In subjects with impaired fasting glucose, impaired glucose tolerance and type 2 diabetes mellitus, lipocalin 2 concentrations are higher than people with normal glucose metabolism. Glucose metabolism disturbance in T2DM, independently correlates with increased level of LCN 2 (25). In the present study, LCN 2 level was not measured in normal subjects.

Various agents with different mechanism can influence on RBP4 such as orlistat, an anti-obesity drug, that promote lipid profile, glycemic control and insulin resistance (26). Acarbose, an anti-diabetic drug, also improve lipid profile, glycemic control and insulin resistance. In addition, acarbose reduce RBP 4 and adiponectin levels (27). Both drugs have local effect, but omega-3 has systematic effects via different pathways.

Pan et al. investigated the effects of a flaxseed-derived lignan supplement on RBP 4 in type 2 diabetic patients, so after 12 wk flaxseed oil lignan did not change RBP 4 level (28), this issue could be related to different type of omega-3 applied in the study.

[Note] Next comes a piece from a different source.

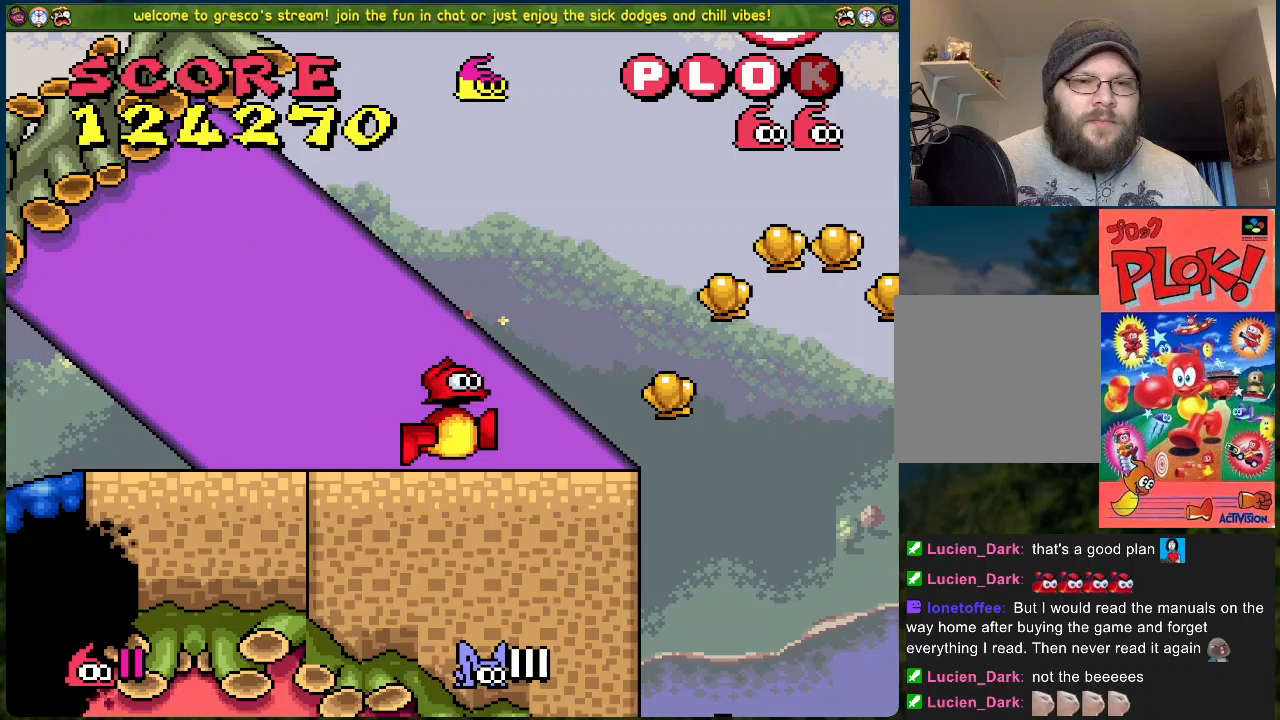
{"buttons": ["DPAD_LEFT"], "left_stick": "center", "events": [[83, "A", "down"], [284, "A", "up"], [301, "DPAD_RIGHT", "up"], [334, "DPAD_LEFT", "down"]]}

Agonists of PPARγ improve RBP 4. Administration of pioglitazone, an insulin sensitizer, for 12 wk in diabetic patients, showed that RBP 4 correlates with insulin resistance and complication of diabetes (29). One study compared the effect of pioglitazone versus gliclazide, another anti-diabetic drug. After approximately 3 months, pioglitazone significantly decreased serum RBP 4 and HOMA-IR values, but gliclazide did not change these variables in type 2 diabetic patients (30). Because omega-3 is also PPARγ agonist, our finding about significant decrease in serum RBP 4 in intervention group was consistent with previous study (30).

Conclusion

Fish oil has several benefits in metabolic syndrome and cardiovascular diseases, but its role in diabetes remains controversial. The present study introduced a new viewpoint about omega-3 supplementation effects on adipokins that relates to insulin resistance in diabetic patients. The results of our study showed beneficial effects ofomega-3 on LCN 2 and RBP 4. Further studies are needed to elucidate cellular-molecular pathways, particularly changes in PPARγ gene expression with different doses of omega-3 in diabetics.

Ethical considerations

Ethical issues (Including plagiarism, informed consent, misconduct, data fabrication and/or falsification, double publication and/or submission, redundancy, etc.) have been completely observed by the authors.